I think this is a really important issue for all of us and a chance for us as consumers to get our message through to designers that it would be really nice if they stopped designing clothes for a very small population of women who are tall and straight up and down. They do it for asthetics, PR and more importantly its cheaper to make. I’m starting up my own custom made clothing line, because I’m sick of all this crap and I’m sick of the way it makes my beautifull friends feel because nothing suits them.
Hi Mia, I have said this before and I will say it again, I DO NOT want my fashions paraded on a super skinny pre-pubescent, under developed tweens!! How on earth do they think it looks good? It is disturbing, and unattractive. Real stylish looks must be modelled by real women. Bring back the hour glass!! When are these fashion insiders going to get it?
It is time us Aussie Women stood up and told the rest of the world that we are no longer going to support the exploitation of these young girls. We are strong, healthy, intelligent women and we want similar women to be the ones modelling our fashions. Let’s ban super skinny underage girls on the catwalk and in mags, and I am sure the rest of the world will follow suit.
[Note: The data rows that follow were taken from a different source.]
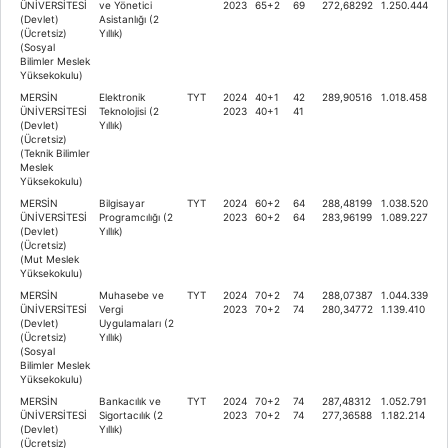
ÜNİVERSİTESİ
ve Yönetici
2023
65+2
69
272,68292
1.250.444
(Devlet)
Asistanlığı (2
(Ücretsiz)
Yıllık)
(Sosyal
Bilimler Meslek
Yüksekokulu)
MERSİN
Elektronik
TYT
2024
40+1
42
289,90516
1.018.458
ÜNİVERSİTESİ
Teknolojisi (2
2023
40+1
41
(Devlet)
Yıllık)
(Ücretsiz)
(Teknik Bilimler
Meslek
Yüksekokulu)
MERSİN
Bilgisayar
TYT
2024
60+2
64
288,48199
1.038.520
ÜNİVERSİTESİ
Programcılığı (2
2023
60+2
64
283,96199
1.089.227
(Devlet)
Yıllık)
(Ücretsiz)
(Mut Meslek
Yüksekokulu)
MERSİN
Muhasebe ve
TYT
2024
70+2
74
288,07387
1.044.339
ÜNİVERSİTESİ
Vergi
2023
70+2
74
280,34772
1.139.410
(Devlet)
Uygulamaları (2
(Ücretsiz)
Yıllık)
(Sosyal
Bilimler Meslek
Yüksekokulu)
MERSİN
Bankacılık ve
TYT
2024
70+2
74
287,48312
1.052.791
ÜNİVERSİTESİ
Sigortacılık (2
2023
70+2
74
277,36588
1.182.214
(Devlet)
Yıllık)
(Ücretsiz)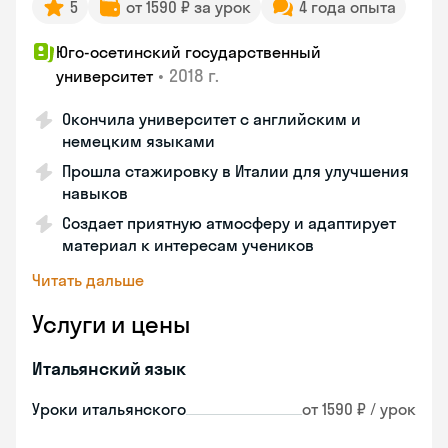
5
от 1590 ₽ за урок
4 года опыта
Юго-осетинский государственный
•
2018 г.
университет
Окончила университет с английским и
немецким языками
Прошла стажировку в Италии для улучшения
навыков
Создает приятную атмосферу и адаптирует
материал к интересам учеников
Читать дальше
Услуги и цены
Итальянский язык
Уроки итальянского
от 1590 ₽ / урок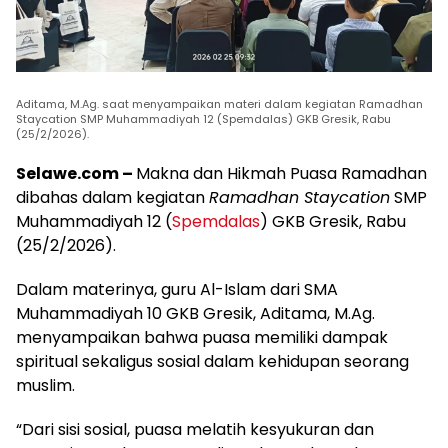
Aditama, M.Ag. saat menyampaikan materi dalam kegiatan Ramadhan
Staycation SMP Muhammadiyah 12 (Spemdalas) GKB Gresik, Rabu
(25/2/2026).
Selawe.com –
Makna dan Hikmah Puasa Ramadhan
dibahas dalam kegiatan
Ramadhan Staycation
SMP
Muhammadiyah 12 (
Spemdalas
) GKB Gresik, Rabu
(25/2/2026).
Dalam materinya, guru Al-Islam dari SMA
Muhammadiyah 10 GKB Gresik, Aditama, M.Ag.
menyampaikan bahwa puasa memiliki dampak
spiritual sekaligus sosial dalam kehidupan seorang
muslim.
“Dari sisi sosial, puasa melatih kesyukuran dan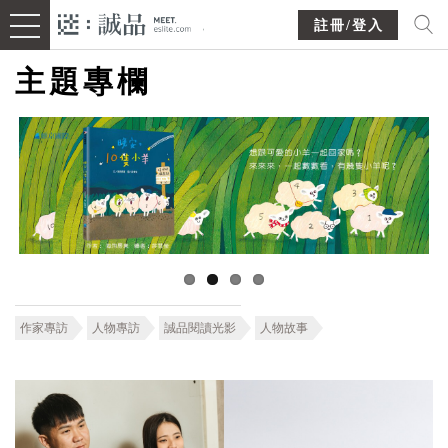
註冊/登入
主題專欄
作家專訪
人物專訪
誠品閱讀光影
人物故事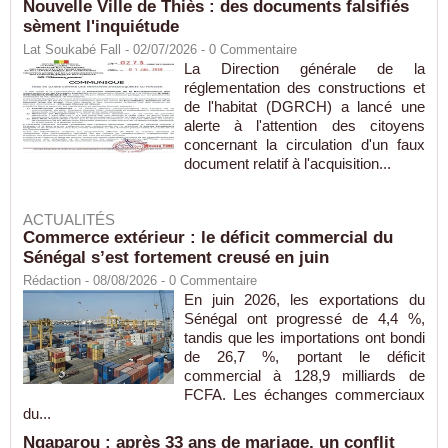
Nouvelle Ville de Thiès : des documents falsifiés
sèment l'inquiétude
Lat Soukabé Fall - 02/07/2026 -
0
Commentaire
La Direction générale de la
réglementation des constructions et
de l'habitat (DGRCH) a lancé une
alerte à l'attention des citoyens
concernant la circulation d'un faux
document relatif à l'acquisition...
ACTUALITÉS
Commerce extérieur : le déficit commercial du
Sénégal s’est fortement creusé en juin
Rédaction
- 08/08/2026 -
0
Commentaire
En juin 2026, les exportations du
Sénégal ont progressé de 4,4 %,
tandis que les importations ont bondi
de 26,7 %, portant le déficit
commercial à 128,9 milliards de
FCFA. Les échanges commerciaux
du...
Ngaparou : après 33 ans de mariage, un conflit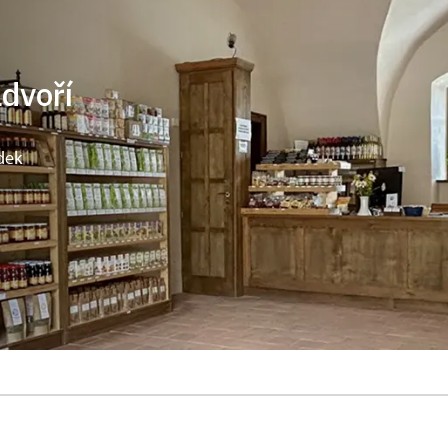
ádvoří
dek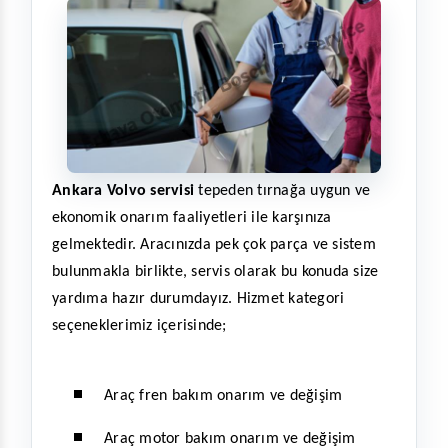
Ankara Volvo servisi
 tepeden tırnağa uygun ve 
ekonomik onarım faaliyetleri ile karşınıza 
gelmektedir. Aracınızda pek çok parça ve sistem 
bulunmakla birlikte, servis olarak bu konuda size 
yardıma hazır durumdayız. Hizmet kategori 
seçeneklerimiz içerisinde;
Araç fren bakım onarım ve değişim
Araç motor bakım onarım ve değişim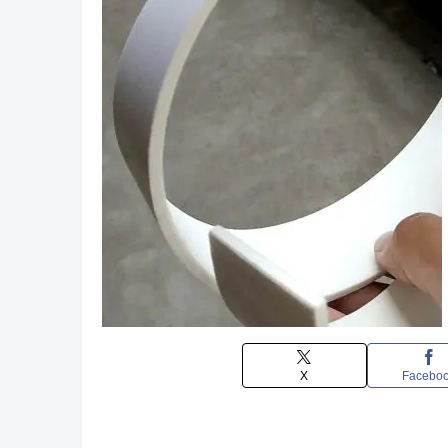
X
Facebo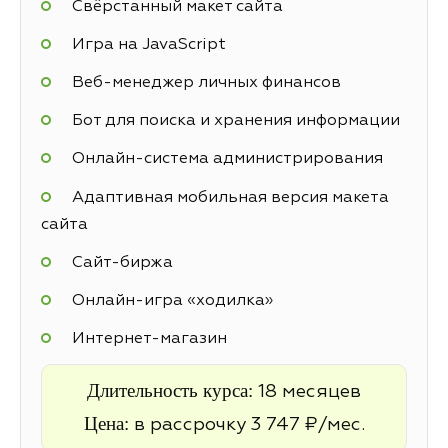
Свёрстанный макет сайта
Игра на JavaScript
Веб-менеджер личных финансов
Бот для поиска и хранения информации
Онлайн-система администрирования
Адаптивная мобильная версия макета
сайта
Cайт-биржа
Онлайн-игра «ходилка»
Интернет-магазин
Длительность курса:
18 месяцев
Цена:
в рассрочку 3 747 ₽/мес.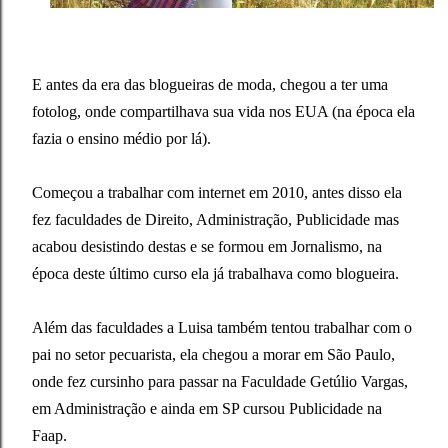
E antes da era das blogueiras de moda, chegou a ter uma
fotolog, onde compartilhava sua vida nos EUA (na época ela
fazia o ensino médio por lá).
Começou a trabalhar com internet em 2010, antes disso ela
fez faculdades de Direito, Administração, Publicidade mas
acabou desistindo destas e se formou em Jornalismo, na
época deste último curso ela já trabalhava como blogueira.
Além das faculdades a Luisa também tentou trabalhar com o
pai no setor pecuarista, ela chegou a morar em São Paulo,
onde fez cursinho para passar na Faculdade Getúlio Vargas,
em Administração e ainda em SP cursou Publicidade na
Faap.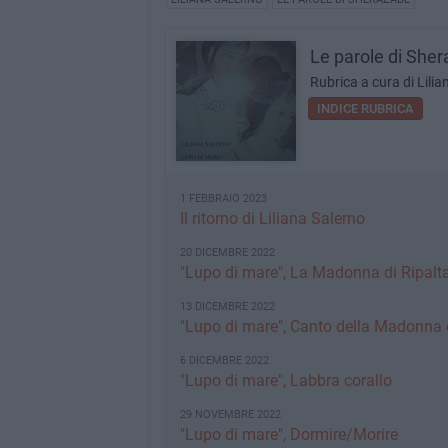
Le parole di She
Rubrica a cura di Lilia
INDICE RUBRICA
1 FEBBRAIO 2023
Il ritorno di Liliana Salerno
20 DICEMBRE 2022
"Lupo di mare", La Madonna di Ripalt
13 DICEMBRE 2022
"Lupo di mare", Canto della Madonna d
6 DICEMBRE 2022
"Lupo di mare", Labbra corallo
29 NOVEMBRE 2022
"Lupo di mare", Dormire/Morire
I admire you Mia for not being afraid to have a voice. And it’s a sane voice that’s like a breath fresh of air in such a crazy industry that gets caught up in the hype and seems to constantly forget reality (or not really give a rats about it). Thank you!
I agree with everyone’s comments … there’s absolutely no reason why we can’t have shapelier girls inside magazines, it’s really hard to see if an outfit is going to suit you when it’s on a beanpole. And it was great Mia that you started that trend, it’s a pity it wasn’t taken up by more mags … I know we like to see beautiful girls in the mags but not beanpoles. There’s a section in Shop til you Drop where they have everyday girls showing how to wear different outfits than they normally would, yes they are all pretty slim, but they are still ‘normal’ size and it’s nice to see how clothes fit, you can then assess if it’s a design you could even begin to think about trying on. Being curvy, I find it very difficult to purchase clothes in Australia (I love shopping in the US and I do every year because they cater for more variety of sizes, but we don’t have the luxury of the population to be able to do that here).
But what I was thinking about the age of models, don’t we have, in Australia at least, a legal age that children can actually be working from? Isn’t it 15 and 9 months or something? If this is true, then why doesn’t it apply to the modelling/fashion industry? Wouldn’t it be constituted as child slave labour? I could be completely off the mark, I don’t have kids.
That’s the other issue within the fashion/modelling industry, they don’t appear to have to adhere to other strict workplace OH&S policies that organisations around the world have to. I had this same discussion with Zoe Edquist when she was advocating for tougher guidelines within the industry. They did make some positive progress which was good. But at the end of the day, why should a 14 year old be representing an adult program (can’t think of the right word, too early)?
Sorry, it’s a long post !
Since I sorta grew out of Cosmo I have been really liking Marie Claire and I thought it had integrity too. But, Mia makes a really good point here. And she would know!
I mean, I didn’t even have the body of these 14 year olds when I was 14! So why would that appeal to me now at 23?
I understand that they have to put celebrities on the cover to sell the mag but I wish that what was inside the mag was more realistic than the glossy cover.
Marie Claire at least has some integrity and I have never seen a super skinny model in there and I buy most issues. Kirstie Clements was in all the papers today going on about the model- vogue has to be the absolute worst the models are always super scary thin. Vogue USA is even worse!!